Our nation’s toughest challenges of unemployment, poverty and inequality cannot be addressed without dealing with the elephant in the room – the dismal state of our education system, writes Mmusi Maimane.
In South Africa today, two out of 10 learners drop out of school after Grade 3, four out of 10 after Grade 9, six out of 10 after Grade 10 and more than seven out of 10 after Grade 11. This statistic alone illustrates the rank failure of our basic education system and the desperate need for reform.
The problem at hand was created during our country’s painful past, via the vehicle of Bantu Education. But the problem at hand is sustained by our country’s current approach. With an annual cheque of more than R280 billion, the Basic Education Department (DBE) boasts one of the largest line items in the budget.

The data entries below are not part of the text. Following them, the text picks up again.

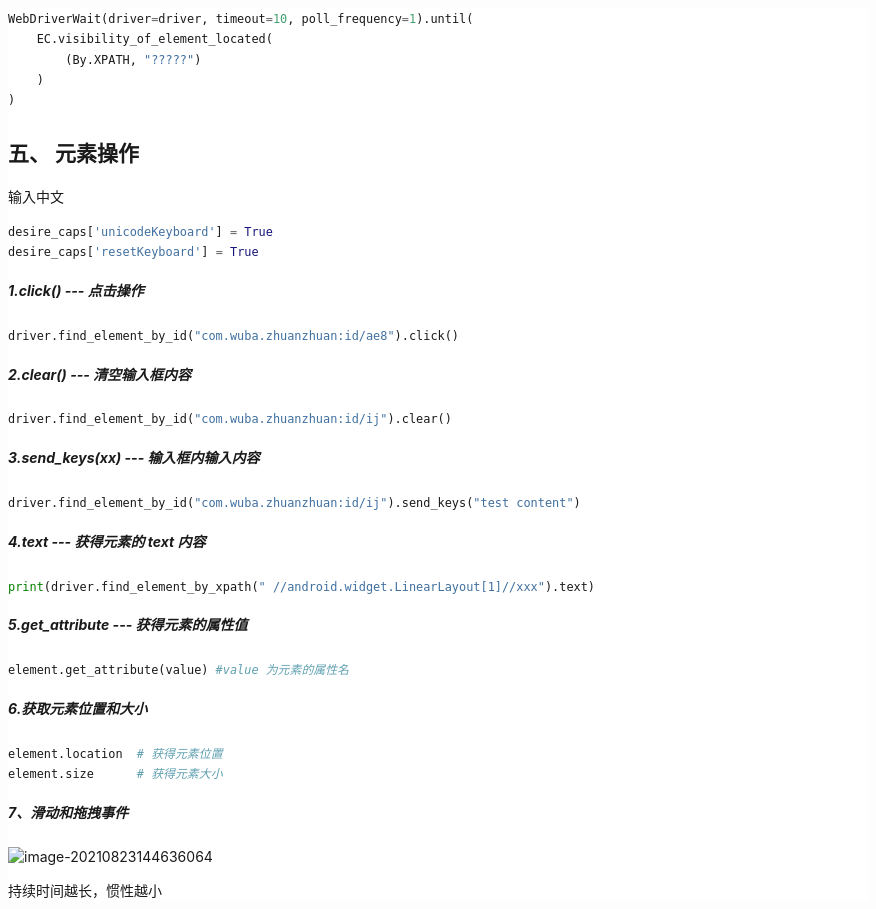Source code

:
 ```python
WebDriverWait(driver=driver, timeout=10, poll_frequency=1).until(
    EC.visibility_of_element_located(
        (By.XPATH, "?????")
    )
)
```

## 五、 元素操作

输入中文

```python
desire_caps['unicodeKeyboard'] = True
desire_caps['resetKeyboard'] = True
```

##### 1.click() --- 点击操作

```python
driver.find_element_by_id("com.wuba.zhuanzhuan:id/ae8").click()
```

##### 2.clear() --- 清空输入框内容

```python
driver.find_element_by_id("com.wuba.zhuanzhuan:id/ij").clear()
```

##### 3.send_keys(xx) --- 输入框内输入内容

```python
driver.find_element_by_id("com.wuba.zhuanzhuan:id/ij").send_keys("test content")
```

##### 4.text --- 获得元素的 text 内容

```python
print(driver.find_element_by_xpath(" //android.widget.LinearLayout[1]//xxx").text)
```

##### 5.get_attribute --- 获得元素的属性值

```python
element.get_attribute(value) #value 为元素的属性名
```

##### 6.获取元素位置和大小

```python
element.location  # 获得元素位置
element.size      # 获得元素大小  
```

##### 7、滑动和拖拽事件

![image-20210823144636064](https://gitee.com/pupper/img/raw/master/img/20210823144636-20220324154816703.png) 

持续时间越长，惯性越小
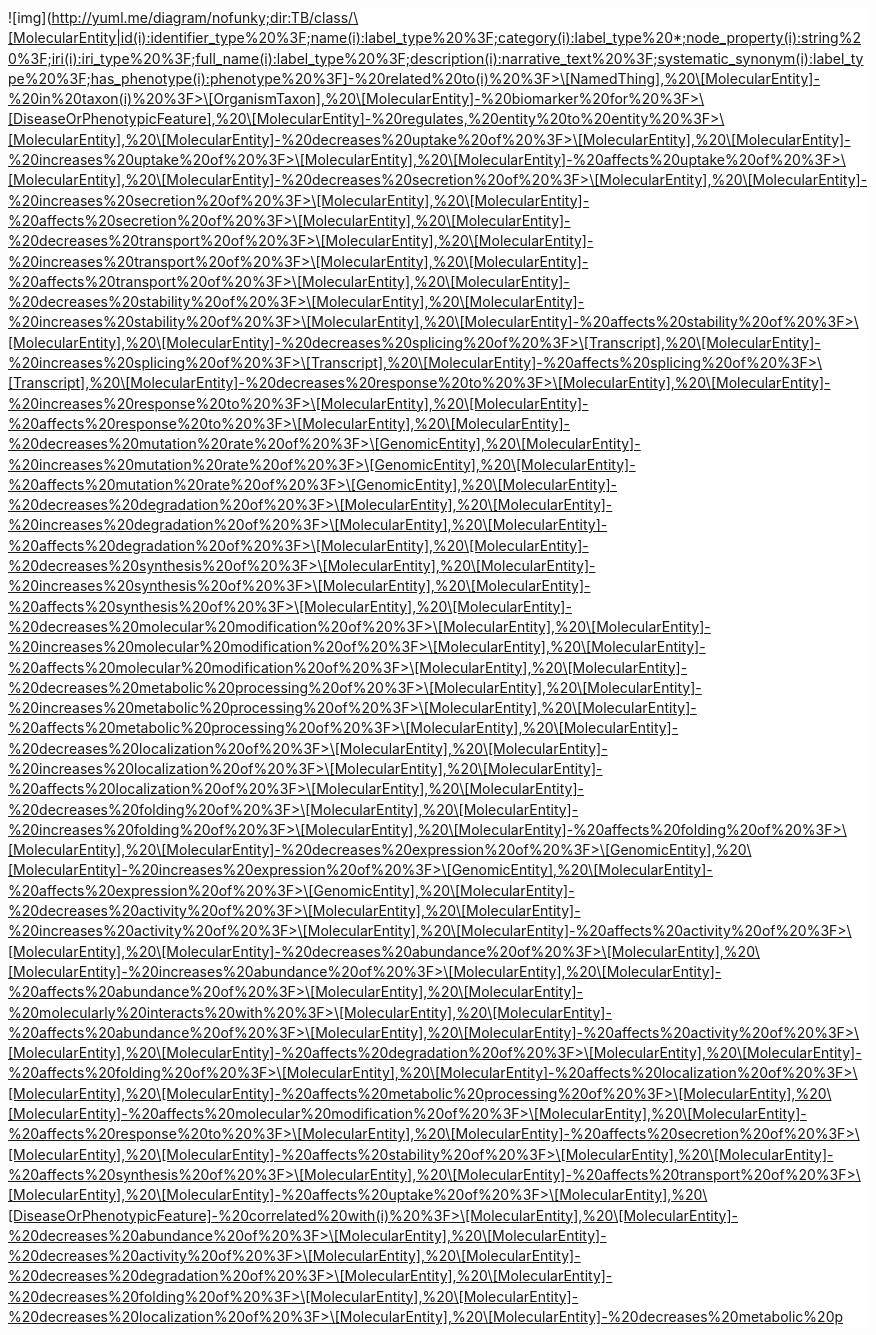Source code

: ![img](http://yuml.me/diagram/nofunky;dir:TB/class/\[MolecularEntity|id(i):identifier_type%20%3F;name(i):label_type%20%3F;category(i):label_type%20*;node_property(i):string%20%3F;iri(i):iri_type%20%3F;full_name(i):label_type%20%3F;description(i):narrative_text%20%3F;systematic_synonym(i):label_type%20%3F;has_phenotype(i):phenotype%20%3F]-%20related%20to(i)%20%3F>\[NamedThing],%20\[MolecularEntity]-%20in%20taxon(i)%20%3F>\[OrganismTaxon],%20\[MolecularEntity]-%20biomarker%20for%20%3F>\[DiseaseOrPhenotypicFeature],%20\[MolecularEntity]-%20regulates,%20entity%20to%20entity%20%3F>\[MolecularEntity],%20\[MolecularEntity]-%20decreases%20uptake%20of%20%3F>\[MolecularEntity],%20\[MolecularEntity]-%20increases%20uptake%20of%20%3F>\[MolecularEntity],%20\[MolecularEntity]-%20affects%20uptake%20of%20%3F>\[MolecularEntity],%20\[MolecularEntity]-%20decreases%20secretion%20of%20%3F>\[MolecularEntity],%20\[MolecularEntity]-%20increases%20secretion%20of%20%3F>\[MolecularEntity],%20\[MolecularEntity]-%20affects%20secretion%20of%20%3F>\[MolecularEntity],%20\[MolecularEntity]-%20decreases%20transport%20of%20%3F>\[MolecularEntity],%20\[MolecularEntity]-%20increases%20transport%20of%20%3F>\[MolecularEntity],%20\[MolecularEntity]-%20affects%20transport%20of%20%3F>\[MolecularEntity],%20\[MolecularEntity]-%20decreases%20stability%20of%20%3F>\[MolecularEntity],%20\[MolecularEntity]-%20increases%20stability%20of%20%3F>\[MolecularEntity],%20\[MolecularEntity]-%20affects%20stability%20of%20%3F>\[MolecularEntity],%20\[MolecularEntity]-%20decreases%20splicing%20of%20%3F>\[Transcript],%20\[MolecularEntity]-%20increases%20splicing%20of%20%3F>\[Transcript],%20\[MolecularEntity]-%20affects%20splicing%20of%20%3F>\[Transcript],%20\[MolecularEntity]-%20decreases%20response%20to%20%3F>\[MolecularEntity],%20\[MolecularEntity]-%20increases%20response%20to%20%3F>\[MolecularEntity],%20\[MolecularEntity]-%20affects%20response%20to%20%3F>\[MolecularEntity],%20\[MolecularEntity]-%20decreases%20mutation%20rate%20of%20%3F>\[GenomicEntity],%20\[MolecularEntity]-%20increases%20mutation%20rate%20of%20%3F>\[GenomicEntity],%20\[MolecularEntity]-%20affects%20mutation%20rate%20of%20%3F>\[GenomicEntity],%20\[MolecularEntity]-%20decreases%20degradation%20of%20%3F>\[MolecularEntity],%20\[MolecularEntity]-%20increases%20degradation%20of%20%3F>\[MolecularEntity],%20\[MolecularEntity]-%20affects%20degradation%20of%20%3F>\[MolecularEntity],%20\[MolecularEntity]-%20decreases%20synthesis%20of%20%3F>\[MolecularEntity],%20\[MolecularEntity]-%20increases%20synthesis%20of%20%3F>\[MolecularEntity],%20\[MolecularEntity]-%20affects%20synthesis%20of%20%3F>\[MolecularEntity],%20\[MolecularEntity]-%20decreases%20molecular%20modification%20of%20%3F>\[MolecularEntity],%20\[MolecularEntity]-%20increases%20molecular%20modification%20of%20%3F>\[MolecularEntity],%20\[MolecularEntity]-%20affects%20molecular%20modification%20of%20%3F>\[MolecularEntity],%20\[MolecularEntity]-%20decreases%20metabolic%20processing%20of%20%3F>\[MolecularEntity],%20\[MolecularEntity]-%20increases%20metabolic%20processing%20of%20%3F>\[MolecularEntity],%20\[MolecularEntity]-%20affects%20metabolic%20processing%20of%20%3F>\[MolecularEntity],%20\[MolecularEntity]-%20decreases%20localization%20of%20%3F>\[MolecularEntity],%20\[MolecularEntity]-%20increases%20localization%20of%20%3F>\[MolecularEntity],%20\[MolecularEntity]-%20affects%20localization%20of%20%3F>\[MolecularEntity],%20\[MolecularEntity]-%20decreases%20folding%20of%20%3F>\[MolecularEntity],%20\[MolecularEntity]-%20increases%20folding%20of%20%3F>\[MolecularEntity],%20\[MolecularEntity]-%20affects%20folding%20of%20%3F>\[MolecularEntity],%20\[MolecularEntity]-%20decreases%20expression%20of%20%3F>\[GenomicEntity],%20\[MolecularEntity]-%20increases%20expression%20of%20%3F>\[GenomicEntity],%20\[MolecularEntity]-%20affects%20expression%20of%20%3F>\[GenomicEntity],%20\[MolecularEntity]-%20decreases%20activity%20of%20%3F>\[MolecularEntity],%20\[MolecularEntity]-%20increases%20activity%20of%20%3F>\[MolecularEntity],%20\[MolecularEntity]-%20affects%20activity%20of%20%3F>\[MolecularEntity],%20\[MolecularEntity]-%20decreases%20abundance%20of%20%3F>\[MolecularEntity],%20\[MolecularEntity]-%20increases%20abundance%20of%20%3F>\[MolecularEntity],%20\[MolecularEntity]-%20affects%20abundance%20of%20%3F>\[MolecularEntity],%20\[MolecularEntity]-%20molecularly%20interacts%20with%20%3F>\[MolecularEntity],%20\[MolecularEntity]-%20affects%20abundance%20of%20%3F>\[MolecularEntity],%20\[MolecularEntity]-%20affects%20activity%20of%20%3F>\[MolecularEntity],%20\[MolecularEntity]-%20affects%20degradation%20of%20%3F>\[MolecularEntity],%20\[MolecularEntity]-%20affects%20folding%20of%20%3F>\[MolecularEntity],%20\[MolecularEntity]-%20affects%20localization%20of%20%3F>\[MolecularEntity],%20\[MolecularEntity]-%20affects%20metabolic%20processing%20of%20%3F>\[MolecularEntity],%20\[MolecularEntity]-%20affects%20molecular%20modification%20of%20%3F>\[MolecularEntity],%20\[MolecularEntity]-%20affects%20response%20to%20%3F>\[MolecularEntity],%20\[MolecularEntity]-%20affects%20secretion%20of%20%3F>\[MolecularEntity],%20\[MolecularEntity]-%20affects%20stability%20of%20%3F>\[MolecularEntity],%20\[MolecularEntity]-%20affects%20synthesis%20of%20%3F>\[MolecularEntity],%20\[MolecularEntity]-%20affects%20transport%20of%20%3F>\[MolecularEntity],%20\[MolecularEntity]-%20affects%20uptake%20of%20%3F>\[MolecularEntity],%20\[DiseaseOrPhenotypicFeature]-%20correlated%20with(i)%20%3F>\[MolecularEntity],%20\[MolecularEntity]-%20decreases%20abundance%20of%20%3F>\[MolecularEntity],%20\[MolecularEntity]-%20decreases%20activity%20of%20%3F>\[MolecularEntity],%20\[MolecularEntity]-%20decreases%20degradation%20of%20%3F>\[MolecularEntity],%20\[MolecularEntity]-%20decreases%20folding%20of%20%3F>\[MolecularEntity],%20\[MolecularEntity]-%20decreases%20localization%20of%20%3F>\[MolecularEntity],%20\[MolecularEntity]-%20decreases%20metabolic%20p
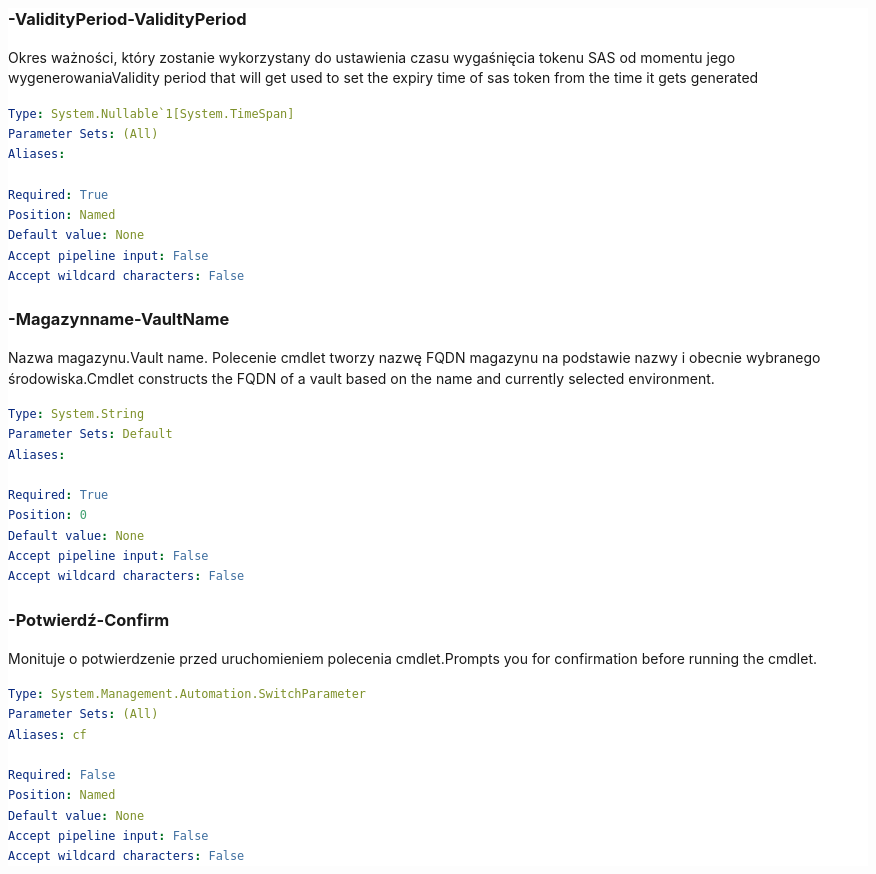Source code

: ### <span data-ttu-id="2ac4b-142">-ValidityPeriod</span><span class="sxs-lookup"><span data-stu-id="2ac4b-142">-ValidityPeriod</span></span>
<span data-ttu-id="2ac4b-143">Okres ważności, który zostanie wykorzystany do ustawienia czasu wygaśnięcia tokenu SAS od momentu jego wygenerowania</span><span class="sxs-lookup"><span data-stu-id="2ac4b-143">Validity period that will get used to set the expiry time of sas token from the time it gets generated</span></span>

```yaml
Type: System.Nullable`1[System.TimeSpan]
Parameter Sets: (All)
Aliases:

Required: True
Position: Named
Default value: None
Accept pipeline input: False
Accept wildcard characters: False
```

### <span data-ttu-id="2ac4b-144">-Magazynname</span><span class="sxs-lookup"><span data-stu-id="2ac4b-144">-VaultName</span></span>
<span data-ttu-id="2ac4b-145">Nazwa magazynu.</span><span class="sxs-lookup"><span data-stu-id="2ac4b-145">Vault name.</span></span>
<span data-ttu-id="2ac4b-146">Polecenie cmdlet tworzy nazwę FQDN magazynu na podstawie nazwy i obecnie wybranego środowiska.</span><span class="sxs-lookup"><span data-stu-id="2ac4b-146">Cmdlet constructs the FQDN of a vault based on the name and currently selected environment.</span></span>

```yaml
Type: System.String
Parameter Sets: Default
Aliases:

Required: True
Position: 0
Default value: None
Accept pipeline input: False
Accept wildcard characters: False
```

### <span data-ttu-id="2ac4b-147">-Potwierdź</span><span class="sxs-lookup"><span data-stu-id="2ac4b-147">-Confirm</span></span>
<span data-ttu-id="2ac4b-148">Monituje o potwierdzenie przed uruchomieniem polecenia cmdlet.</span><span class="sxs-lookup"><span data-stu-id="2ac4b-148">Prompts you for confirmation before running the cmdlet.</span></span>

```yaml
Type: System.Management.Automation.SwitchParameter
Parameter Sets: (All)
Aliases: cf

Required: False
Position: Named
Default value: None
Accept pipeline input: False
Accept wildcard characters: False
```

Despite this, the quality of education afforded to the vast majority of our children is substandard. Lack of resources and infrastructure, low standards, pit toilets, crowded classrooms, unaccountable teachers – we rightly expect much more progress than we’ve witnessed over the past 28 years.
Angie Motshekga was appointed to the position of Minister of Basic Education in 2009. It has been close-on 13 years since she took over a department that oversees the education of over 12 million young South Africans. Motshekga has failed to deliver quality education that is market relevant and globally competitive as we lose half of every learner cohort that enters the school system by the end of the 12-year schooling period.
In addition to high numbers of learner dropouts, the remaining students have not been served well by the system. The performance of Minister Motshekga has been disastrous. The DBE’s own Diagnostics Report shows that the overwhelming majority of students who take crucial subjects in matric attain less than 50% in those subjects.
The Report’s data shows that over the past six-year period (2015–2020), a concerningly small percentage of students who wrote the matric exams achieved 50% or higher in crucial subjects. These are: Mathematics (21.3%); Physical Science (27.1%); Accounting (28.8%); Life Sciences (29.6%); Economics (20.7%) and Business Studies (28.4). Data for 2021 has yet to be released by the DBE.
Eight out of every 10 children in South Africa cannot read for meaning by the age of 10. According to the Progress in International Reading Literacy Study (PIRLS), 78% of Grade 4 learners in South Africa cannot read for meaning.
These results affect the market – they affect the unemployment crisis. It is a common cause that levels of education impact one’s employment prospects. According to the past four quarterly labour force surveys (QLFS), the highest percentages of unemployment are observed in sections of the labour force with less than a matric school leaving certificate at 39.1%. This closely is followed by those with only a matric certificate at 36.6%. Effectively 75.7% of those who are unemployed have only a matric certificate or less. In addition, 3.4 million (33%) out of 10.2 million young people aged 15-24 years are not in employment, education, or training (NEET).
‘Education Rescue Plan’
The One South Africa Movement (OSA) has a vision for an affordable, quality education from the earliest stages of schooling to high-level degrees that prepare students for a future economy. To ensure every child has an inclusive education, opportunities for life-long learning and a career of their choice.
In educating our society, the paramount goal must be to prepare young people to become upright citizens who add value to the marketplace and can play their part in contributing to the economic and social needs of the country. We need hardworking, highly talented and goal-oriented people in all sectors of our society. And to this, our education system requires an overhaul in order to become a high quality, affordable and internationally competitive system.
It is within this context that OSA has tabled an “Education Rescue Plan” to ensure the stark structural inequalities and fixable barriers to learning are addressed. This document outlines a rescue plan that will ensure that our young people have access to upwards economic mobility, in which they can become the future industrialists that Africa needs and future scientists who discover the cures for diseases of the present and future.
We propose 10 interventions that, if implemented immediately, would rescue South Africa’s education system and provide a stable foundation for progressive development in the coming years.
1. Drop the 30% pass mark for subjects
2. Introduce an independent education ombudsman
3. Raise salaries for educators and curtail union power
4. Replace Life Orientation with mandatory skills subject
5. Incentivise students during the academic year
6. Prioritise primary phase of education
7. Implement tighter security at all schools
8. Expand extended programmes for underperforming learners
9. Reprioritise the budget for digital learning and infrastructure
10. Conduct a nationwide teacher skills audit
It is by no means a comprehensive overhaul plan, rather a list of targeted interventions that are desperately required. With an annual cost of over R280 billion, over 24 000 schools under its supervision and almost 13 million learners in the system, we cannot afford anything but robust scrutiny of our education system.
Our nation’s toughest challenges of unemployment, poverty and inequality cannot be addressed without dealing with the elephant in the room – the dismal state of our education system. We are failing to educate our young people, and we need to do better.
– Mmusi Maimane is Chief Activist of the One South Africa Movement (OSA).